Electrolyte design for high hydrogen peroxide production rates utilizing commercial carbon gas diffusion electrodes
Jessica Hübner, Gina Ruland, Florian Pietschmann, Zita Brejwo, Benjamin Paul, Peter Strasser
Abstract
The electrolyte design plays a key, yet underexplored, role in the two-electron oxygen reduction reaction (2e − ORR) to hydrogen peroxide (H 2 O 2 ). Here, we investigate the dramatic beneficial impact of alkali metal cations (AMCs) on the H 2 O 2 production in commercial carbon gas diffusion electrode-based flow electrolyzers in single-pass and closed-loop modes using online analytics.
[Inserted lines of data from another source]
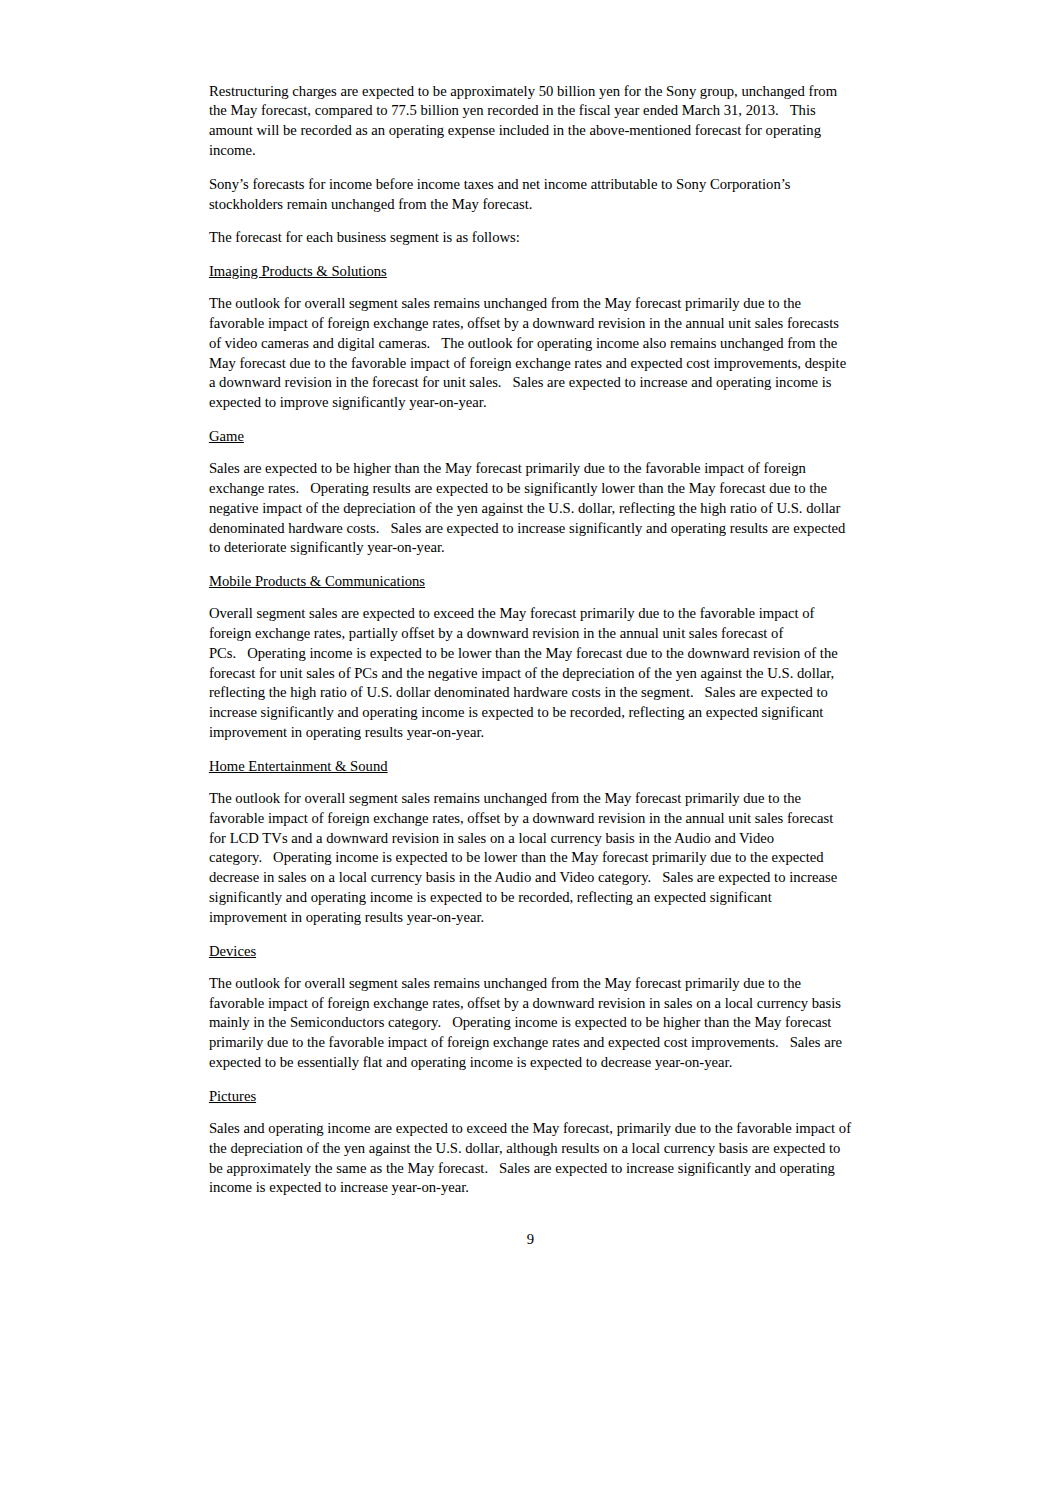Restructuring charges are expected to be approximately 50 billion yen for the Sony group, unchanged from the May forecast, compared to 77.5 billion yen recorded in the fiscal year ended March 31, 2013. This amount will be recorded as an operating expense included in the above-mentioned forecast for operating income.
Sony’s forecasts for income before income taxes and net income attributable to Sony Corporation’s stockholders remain unchanged from the May forecast.
The forecast for each business segment is as follows:
Imaging Products & Solutions
The outlook for overall segment sales remains unchanged from the May forecast primarily due to the favorable impact of foreign exchange rates, offset by a downward revision in the annual unit sales forecasts of video cameras and digital cameras. The outlook for operating income also remains unchanged from the May forecast due to the favorable impact of foreign exchange rates and expected cost improvements, despite a downward revision in the forecast for unit sales. Sales are expected to increase and operating income is expected to improve significantly year-on-year.
Game
Sales are expected to be higher than the May forecast primarily due to the favorable impact of foreign exchange rates. Operating results are expected to be significantly lower than the May forecast due to the negative impact of the depreciation of the yen against the U.S. dollar, reflecting the high ratio of U.S. dollar denominated hardware costs. Sales are expected to increase significantly and operating results are expected to deteriorate significantly year-on-year.
Mobile Products & Communications
Overall segment sales are expected to exceed the May forecast primarily due to the favorable impact of foreign exchange rates, partially offset by a downward revision in the annual unit sales forecast of PCs. Operating income is expected to be lower than the May forecast due to the downward revision of the forecast for unit sales of PCs and the negative impact of the depreciation of the yen against the U.S. dollar, reflecting the high ratio of U.S. dollar denominated hardware costs in the segment. Sales are expected to increase significantly and operating income is expected to be recorded, reflecting an expected significant improvement in operating results year-on-year.
Home Entertainment & Sound
The outlook for overall segment sales remains unchanged from the May forecast primarily due to the favorable impact of foreign exchange rates, offset by a downward revision in the annual unit sales forecast for LCD TVs and a downward revision in sales on a local currency basis in the Audio and Video category. Operating income is expected to be lower than the May forecast primarily due to the expected decrease in sales on a local currency basis in the Audio and Video category. Sales are expected to increase significantly and operating income is expected to be recorded, reflecting an expected significant improvement in operating results year-on-year.
Devices
The outlook for overall segment sales remains unchanged from the May forecast primarily due to the favorable impact of foreign exchange rates, offset by a downward revision in sales on a local currency basis mainly in the Semiconductors category. Operating income is expected to be higher than the May forecast primarily due to the favorable impact of foreign exchange rates and expected cost improvements. Sales are expected to be essentially flat and operating income is expected to decrease year-on-year.
Pictures
Sales and operating income are expected to exceed the May forecast, primarily due to the favorable impact of the depreciation of the yen against the U.S. dollar, although results on a local currency basis are expected to be approximately the same as the May forecast. Sales are expected to increase significantly and operating income is expected to increase year-on-year.
9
We demonstrate previously unavailable single-pass H 2 O 2 production rates of up to 123 mg cm −2 h −1 with a Faraday efficiency (FE) of 96.9% at −200 mA cm −2 in the presence of potassium cations, exceeding the corresponding production rate and FE in 0.1 M H 2 SO 4 by a factor of 34. Additionally, to the increased selectivity, the onset potential of the 2e − ORR shifted by 0.42 V toward a less negative potential. Furthermore, we explore and quantify the influence of multivalent metal cations (Ca 2+ , Mg 2+ , and Al 3+ ) on the 2e − ORR.